◆ **INPUT FOR THIS TASK**:
□ □ □ □
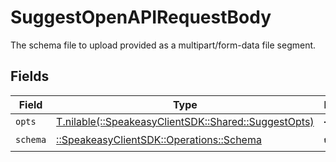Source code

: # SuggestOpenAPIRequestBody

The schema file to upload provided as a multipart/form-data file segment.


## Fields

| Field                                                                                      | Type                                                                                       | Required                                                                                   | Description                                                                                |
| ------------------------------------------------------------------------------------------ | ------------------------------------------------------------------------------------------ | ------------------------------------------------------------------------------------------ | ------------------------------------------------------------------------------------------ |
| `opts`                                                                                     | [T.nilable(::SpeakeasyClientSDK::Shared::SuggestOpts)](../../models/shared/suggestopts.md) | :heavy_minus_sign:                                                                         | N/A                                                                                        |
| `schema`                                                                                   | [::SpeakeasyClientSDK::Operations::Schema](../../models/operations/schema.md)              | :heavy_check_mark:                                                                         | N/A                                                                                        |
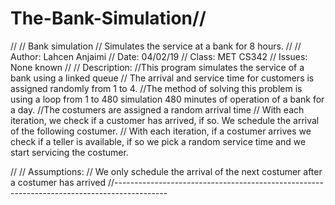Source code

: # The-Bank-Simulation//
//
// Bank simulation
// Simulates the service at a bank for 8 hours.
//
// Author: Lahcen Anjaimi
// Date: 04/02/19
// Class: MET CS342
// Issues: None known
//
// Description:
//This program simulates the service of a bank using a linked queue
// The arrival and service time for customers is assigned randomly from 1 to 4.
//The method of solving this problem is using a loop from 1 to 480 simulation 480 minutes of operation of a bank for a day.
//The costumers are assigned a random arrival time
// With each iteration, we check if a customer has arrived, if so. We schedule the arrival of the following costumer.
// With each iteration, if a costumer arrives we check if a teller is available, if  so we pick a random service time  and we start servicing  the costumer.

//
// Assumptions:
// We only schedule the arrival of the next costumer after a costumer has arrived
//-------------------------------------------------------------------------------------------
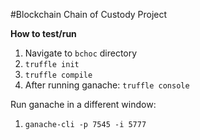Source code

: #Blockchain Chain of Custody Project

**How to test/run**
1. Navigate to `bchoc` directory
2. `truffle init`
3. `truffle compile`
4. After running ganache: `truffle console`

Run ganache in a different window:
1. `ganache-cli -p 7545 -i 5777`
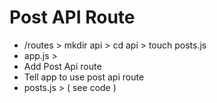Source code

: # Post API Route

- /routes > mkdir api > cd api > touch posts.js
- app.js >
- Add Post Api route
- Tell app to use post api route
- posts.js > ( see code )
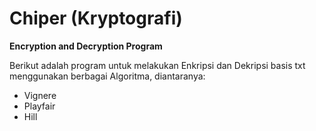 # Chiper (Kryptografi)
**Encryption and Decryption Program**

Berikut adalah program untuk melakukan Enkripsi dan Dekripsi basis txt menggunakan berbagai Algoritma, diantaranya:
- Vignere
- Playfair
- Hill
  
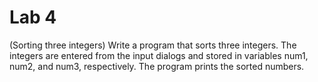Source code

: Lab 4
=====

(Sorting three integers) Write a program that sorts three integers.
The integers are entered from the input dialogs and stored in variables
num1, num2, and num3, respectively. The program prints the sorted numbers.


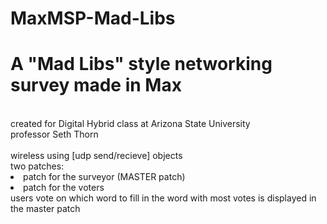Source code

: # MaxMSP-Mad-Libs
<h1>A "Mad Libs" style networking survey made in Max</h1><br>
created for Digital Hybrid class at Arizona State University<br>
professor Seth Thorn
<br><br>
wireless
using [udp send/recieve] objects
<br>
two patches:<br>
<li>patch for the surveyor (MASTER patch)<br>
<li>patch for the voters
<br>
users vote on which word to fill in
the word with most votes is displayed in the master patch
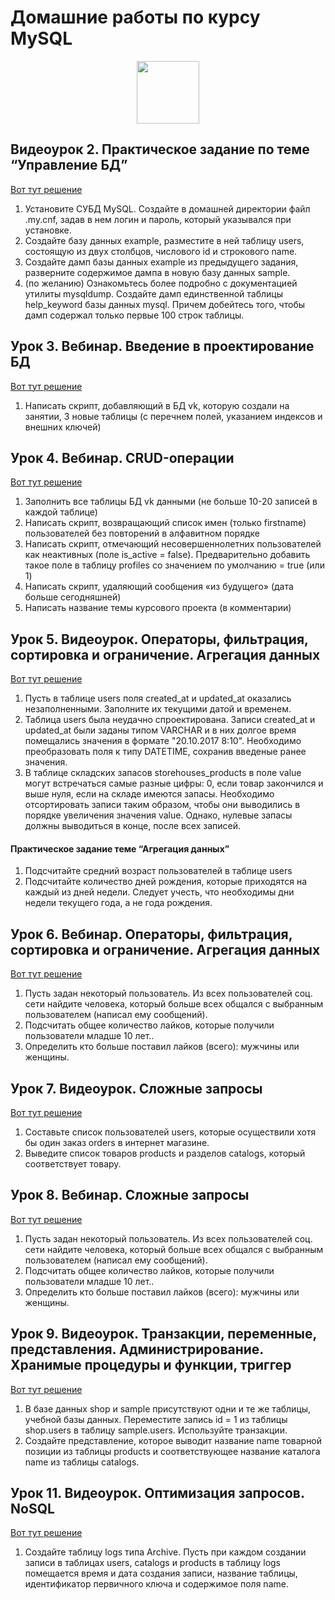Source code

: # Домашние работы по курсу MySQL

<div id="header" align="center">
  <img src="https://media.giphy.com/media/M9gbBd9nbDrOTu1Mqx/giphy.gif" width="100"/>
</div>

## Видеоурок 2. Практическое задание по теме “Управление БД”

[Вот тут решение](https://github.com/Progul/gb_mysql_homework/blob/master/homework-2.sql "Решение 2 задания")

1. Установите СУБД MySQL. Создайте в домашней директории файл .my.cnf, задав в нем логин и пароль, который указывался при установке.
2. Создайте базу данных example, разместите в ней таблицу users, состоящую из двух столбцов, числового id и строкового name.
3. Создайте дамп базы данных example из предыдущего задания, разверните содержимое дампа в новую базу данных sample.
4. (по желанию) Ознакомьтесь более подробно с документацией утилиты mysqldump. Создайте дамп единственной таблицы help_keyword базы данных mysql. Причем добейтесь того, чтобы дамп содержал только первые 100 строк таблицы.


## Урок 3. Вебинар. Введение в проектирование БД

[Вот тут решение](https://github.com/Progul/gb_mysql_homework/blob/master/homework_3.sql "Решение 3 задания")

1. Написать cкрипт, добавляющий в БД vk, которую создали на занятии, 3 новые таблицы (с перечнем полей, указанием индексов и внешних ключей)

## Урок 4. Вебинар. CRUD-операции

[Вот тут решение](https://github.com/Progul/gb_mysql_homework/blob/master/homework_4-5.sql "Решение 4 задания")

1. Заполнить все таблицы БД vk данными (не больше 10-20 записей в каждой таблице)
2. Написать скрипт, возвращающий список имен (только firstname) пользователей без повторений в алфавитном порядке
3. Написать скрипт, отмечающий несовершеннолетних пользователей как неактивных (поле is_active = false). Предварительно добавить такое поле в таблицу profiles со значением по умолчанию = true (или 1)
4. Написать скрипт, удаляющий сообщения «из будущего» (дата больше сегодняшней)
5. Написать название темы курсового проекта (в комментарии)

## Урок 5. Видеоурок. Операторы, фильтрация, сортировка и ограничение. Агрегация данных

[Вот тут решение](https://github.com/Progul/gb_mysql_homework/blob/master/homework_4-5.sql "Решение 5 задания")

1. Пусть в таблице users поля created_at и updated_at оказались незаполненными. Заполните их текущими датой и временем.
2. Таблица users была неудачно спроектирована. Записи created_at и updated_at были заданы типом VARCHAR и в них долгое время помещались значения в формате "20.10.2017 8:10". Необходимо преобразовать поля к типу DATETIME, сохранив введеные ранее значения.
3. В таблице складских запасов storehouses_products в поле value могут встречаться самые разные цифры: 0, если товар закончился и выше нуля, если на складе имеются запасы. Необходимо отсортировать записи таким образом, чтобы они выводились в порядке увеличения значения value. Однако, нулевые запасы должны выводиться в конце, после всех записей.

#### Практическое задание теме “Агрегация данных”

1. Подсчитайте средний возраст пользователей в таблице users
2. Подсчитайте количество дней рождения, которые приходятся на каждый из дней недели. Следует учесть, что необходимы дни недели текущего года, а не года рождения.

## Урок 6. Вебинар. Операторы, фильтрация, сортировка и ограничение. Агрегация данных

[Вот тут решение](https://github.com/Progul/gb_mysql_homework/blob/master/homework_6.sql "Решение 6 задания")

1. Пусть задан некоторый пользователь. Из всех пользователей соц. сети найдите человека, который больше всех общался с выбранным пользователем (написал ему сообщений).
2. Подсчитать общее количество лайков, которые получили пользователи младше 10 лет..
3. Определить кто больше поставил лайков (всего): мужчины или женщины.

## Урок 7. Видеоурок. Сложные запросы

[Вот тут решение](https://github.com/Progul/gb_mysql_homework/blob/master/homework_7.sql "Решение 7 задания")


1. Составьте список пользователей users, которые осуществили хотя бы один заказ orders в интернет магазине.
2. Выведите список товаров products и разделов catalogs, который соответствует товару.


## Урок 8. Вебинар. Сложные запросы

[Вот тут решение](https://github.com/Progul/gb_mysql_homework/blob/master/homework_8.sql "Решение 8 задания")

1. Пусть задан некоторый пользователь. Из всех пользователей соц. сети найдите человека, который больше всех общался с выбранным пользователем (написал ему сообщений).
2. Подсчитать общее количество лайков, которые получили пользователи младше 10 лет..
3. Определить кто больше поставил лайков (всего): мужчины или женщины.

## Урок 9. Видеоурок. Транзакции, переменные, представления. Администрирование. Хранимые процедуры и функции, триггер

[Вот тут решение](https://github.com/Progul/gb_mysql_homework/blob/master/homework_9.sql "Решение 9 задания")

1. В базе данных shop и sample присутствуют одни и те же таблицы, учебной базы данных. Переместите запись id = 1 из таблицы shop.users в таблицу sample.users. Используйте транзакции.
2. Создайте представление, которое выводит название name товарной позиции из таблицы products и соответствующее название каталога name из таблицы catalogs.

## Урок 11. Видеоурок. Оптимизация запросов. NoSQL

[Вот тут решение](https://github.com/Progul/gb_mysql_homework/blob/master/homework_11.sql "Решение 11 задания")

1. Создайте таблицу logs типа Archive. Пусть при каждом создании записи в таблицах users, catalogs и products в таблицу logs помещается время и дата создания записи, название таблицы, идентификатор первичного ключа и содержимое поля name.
□ □ □ □
◆ **TASK TO CARRY OUT**: Copy the listing above word for word, from the line containing "## Урок 7. Видеоурок. Сложные запросы" down to the line containing "## Урок 11.", with both of those lines included.

◆ **THE ANSWER**:
## Урок 7. Видеоурок. Сложные запросы

[Вот тут решение](https://github.com/Progul/gb_mysql_homework/blob/master/homework_7.sql "Решение 7 задания")


1. Составьте список пользователей users, которые осуществили хотя бы один заказ orders в интернет магазине.
2. Выведите список товаров products и разделов catalogs, который соответствует товару.


## Урок 8. Вебинар. Сложные запросы

[Вот тут решение](https://github.com/Progul/gb_mysql_homework/blob/master/homework_8.sql "Решение 8 задания")

1. Пусть задан некоторый пользователь. Из всех пользователей соц. сети найдите человека, который больше всех общался с выбранным пользователем (написал ему сообщений).
2. Подсчитать общее количество лайков, которые получили пользователи младше 10 лет..
3. Определить кто больше поставил лайков (всего): мужчины или женщины.

## Урок 9. Видеоурок. Транзакции, переменные, представления. Администрирование. Хранимые процедуры и функции, триггер

[Вот тут решение](https://github.com/Progul/gb_mysql_homework/blob/master/homework_9.sql "Решение 9 задания")

1. В базе данных shop и sample присутствуют одни и те же таблицы, учебной базы данных. Переместите запись id = 1 из таблицы shop.users в таблицу sample.users. Используйте транзакции.
2. Создайте представление, которое выводит название name товарной позиции из таблицы products и соответствующее название каталога name из таблицы catalogs.

## Урок 11. Видеоурок. Оптимизация запросов. NoSQL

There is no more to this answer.